I was never doing it this way - creating webdb content based on segments 
only. So I do not know if it works - I do not have time at the moment to 
test it myslef - sorry.
Regards
Piotr

EM wrote:
> The problem is still there, maybe I'm doing something wrong?
> 
> 1. 'rm -r db' 
> 2. 'mkdir db'
> 3. ' bin/nutch admin db -create'
> 4. I'll then updatedb db from a fetched segment, this should fill it up
with
> links?
> 5. 'bin/nutch analylze db 7'
> And it fails here with three 'tmp<something>' directories and webdb.new 
> 
> 
> 
> -----Original Message-----
> From: Piotr Kosiorowski [mailto:pkosiorowski@gmail.com] 

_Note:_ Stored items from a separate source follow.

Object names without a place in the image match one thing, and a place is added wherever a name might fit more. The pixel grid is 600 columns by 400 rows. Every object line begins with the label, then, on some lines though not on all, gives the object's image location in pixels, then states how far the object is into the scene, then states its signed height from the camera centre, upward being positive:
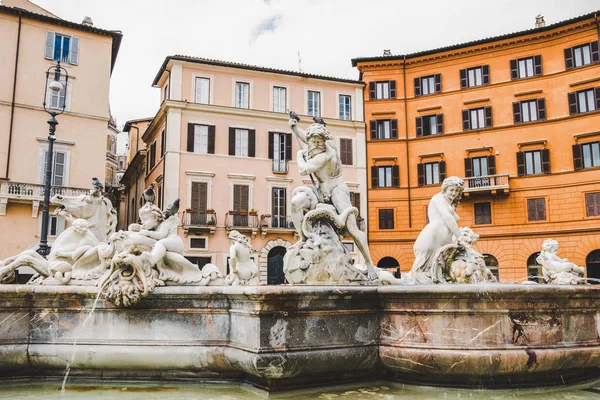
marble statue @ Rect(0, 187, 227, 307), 4.95 +0.07
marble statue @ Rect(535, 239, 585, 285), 9.78 -0.02
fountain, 4.49 -0.52
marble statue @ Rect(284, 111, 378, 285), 5.68 +0.53
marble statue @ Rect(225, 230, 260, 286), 5.89 +0.03
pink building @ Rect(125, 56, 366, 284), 30.38 +7.46
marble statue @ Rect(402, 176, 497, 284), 6.03 +0.21
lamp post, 11.67 +2.40
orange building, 29.56 +7.82
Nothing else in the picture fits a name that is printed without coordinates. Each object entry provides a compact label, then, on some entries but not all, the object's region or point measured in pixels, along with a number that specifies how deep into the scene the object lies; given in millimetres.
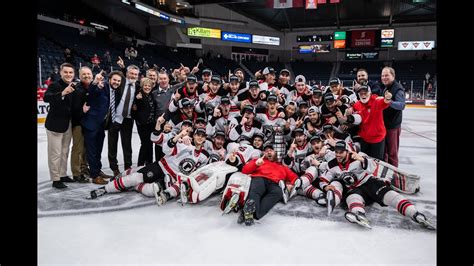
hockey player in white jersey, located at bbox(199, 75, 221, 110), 4145
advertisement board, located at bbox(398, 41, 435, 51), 23672
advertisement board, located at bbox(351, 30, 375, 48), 22109
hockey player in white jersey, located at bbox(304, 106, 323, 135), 3719
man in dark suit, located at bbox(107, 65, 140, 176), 3822
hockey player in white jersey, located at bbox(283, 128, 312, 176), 3613
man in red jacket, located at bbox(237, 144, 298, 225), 2611
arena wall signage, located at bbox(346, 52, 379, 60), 24283
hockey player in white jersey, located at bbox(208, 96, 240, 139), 3885
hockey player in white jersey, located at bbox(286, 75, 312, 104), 4508
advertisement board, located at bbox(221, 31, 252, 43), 24344
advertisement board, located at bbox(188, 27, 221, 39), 22828
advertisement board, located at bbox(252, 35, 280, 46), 25955
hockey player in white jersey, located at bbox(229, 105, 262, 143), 3750
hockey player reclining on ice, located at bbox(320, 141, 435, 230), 2629
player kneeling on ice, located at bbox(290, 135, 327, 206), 3154
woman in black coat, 3930
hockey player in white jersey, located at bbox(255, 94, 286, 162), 3740
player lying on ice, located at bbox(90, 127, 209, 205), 3216
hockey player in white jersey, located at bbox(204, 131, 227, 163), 3600
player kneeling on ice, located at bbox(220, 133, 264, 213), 2793
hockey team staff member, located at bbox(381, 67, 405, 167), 3736
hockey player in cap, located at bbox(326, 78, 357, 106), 4109
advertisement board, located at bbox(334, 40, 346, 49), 22953
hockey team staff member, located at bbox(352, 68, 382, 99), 4258
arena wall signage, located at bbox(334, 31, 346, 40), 22933
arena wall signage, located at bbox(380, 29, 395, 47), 21672
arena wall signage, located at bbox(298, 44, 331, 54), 25681
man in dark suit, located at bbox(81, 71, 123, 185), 3670
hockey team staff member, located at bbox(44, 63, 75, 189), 3373
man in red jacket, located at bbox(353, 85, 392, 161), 3649
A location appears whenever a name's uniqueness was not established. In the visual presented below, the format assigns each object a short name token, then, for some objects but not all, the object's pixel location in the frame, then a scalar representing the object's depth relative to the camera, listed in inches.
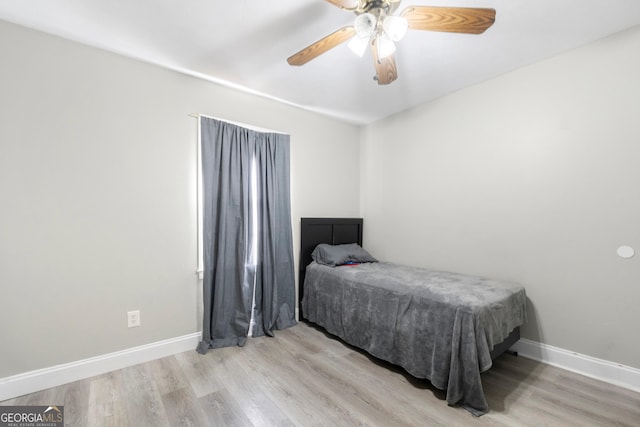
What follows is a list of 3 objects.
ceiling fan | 53.3
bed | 69.1
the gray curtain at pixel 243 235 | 100.7
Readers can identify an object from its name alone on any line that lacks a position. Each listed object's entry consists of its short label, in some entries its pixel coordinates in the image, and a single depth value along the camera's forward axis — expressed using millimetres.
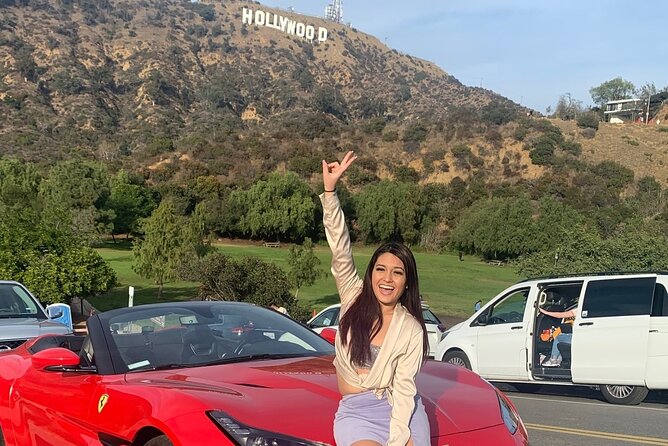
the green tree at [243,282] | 29141
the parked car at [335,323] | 16562
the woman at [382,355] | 3443
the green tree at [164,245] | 46125
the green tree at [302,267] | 41875
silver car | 8570
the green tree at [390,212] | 86812
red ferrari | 3717
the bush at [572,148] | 102875
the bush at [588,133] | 110406
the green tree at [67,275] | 28688
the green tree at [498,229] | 77500
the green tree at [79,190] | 76375
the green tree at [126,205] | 82500
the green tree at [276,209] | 83750
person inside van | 12375
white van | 11352
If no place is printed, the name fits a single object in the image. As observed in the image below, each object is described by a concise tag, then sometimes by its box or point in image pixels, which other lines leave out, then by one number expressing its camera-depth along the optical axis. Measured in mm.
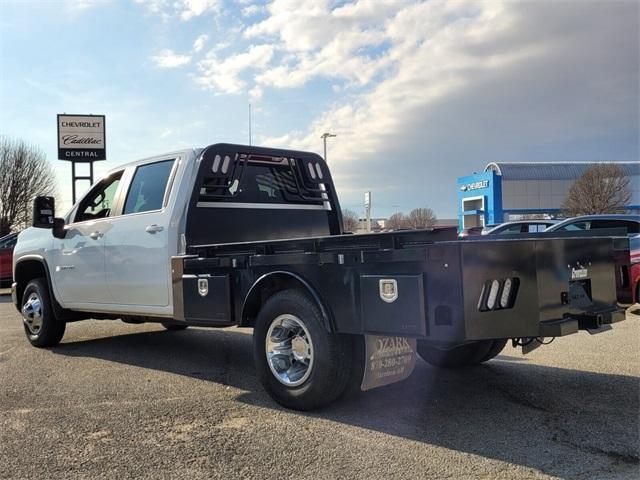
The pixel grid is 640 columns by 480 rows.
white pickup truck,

> Sent: Tuesday, August 30, 2005 3:07 PM
> To: nutch-user@lucene.apache.org
> Subject: Re: Analyser error
> 
> It looks like you have temporary results from previous run (probably 
> killed or terminated not successfully). It shoudl be safe to remove 
> db\webdb.new directory and start again.
> regars
> Piotr
> EM wrote:
> 
>>What does it mean if the bin/nutch analyze db 7 fails with:
>>
>>
>>050830 024914 Target pages from init(): 27419
>>050830 024914 Processing pagesByURL: Sorted 27419 instructions in 0.172
>>seconds.
>>050830 024914 Processing pagesByURL: Sorted 159412.79069767444
>>instructions/second
>>Finished at Tue Aug 30 02:49:14 EDT 2005
>>Exception in thread "main" java.io.IOException: already exists:
>>db\webdb.new\pagesByURL
>>        at org.apache.nutch.io.MapFile$Writer.<init>(MapFile.java:86)
>>        at
>>
> 
>
org.apache.nutch.db.WebDBWriter$CloseProcessor.closeDown(WebDBWriter.java:54
> 
>>9)
>>        at org.apache.nutch.db.WebDBWriter.close(WebDBWriter.java:1544)
>>        at
>>
> 
>
org.apache.nutch.tools.DistributedAnalysisTool.completeRound(DistributedAnal
> 
>>ysisTool.java:562)
>>        at
>>org.apache.nutch.tools.LinkAnalysisTool.iterate(LinkAnalysisTool.java:60)
>>        at
>>org.apache.nutch.tools.LinkAnalysisTool.main(LinkAnalysisTool.java:81)
>>
>>
> 
> 
> 
> 
>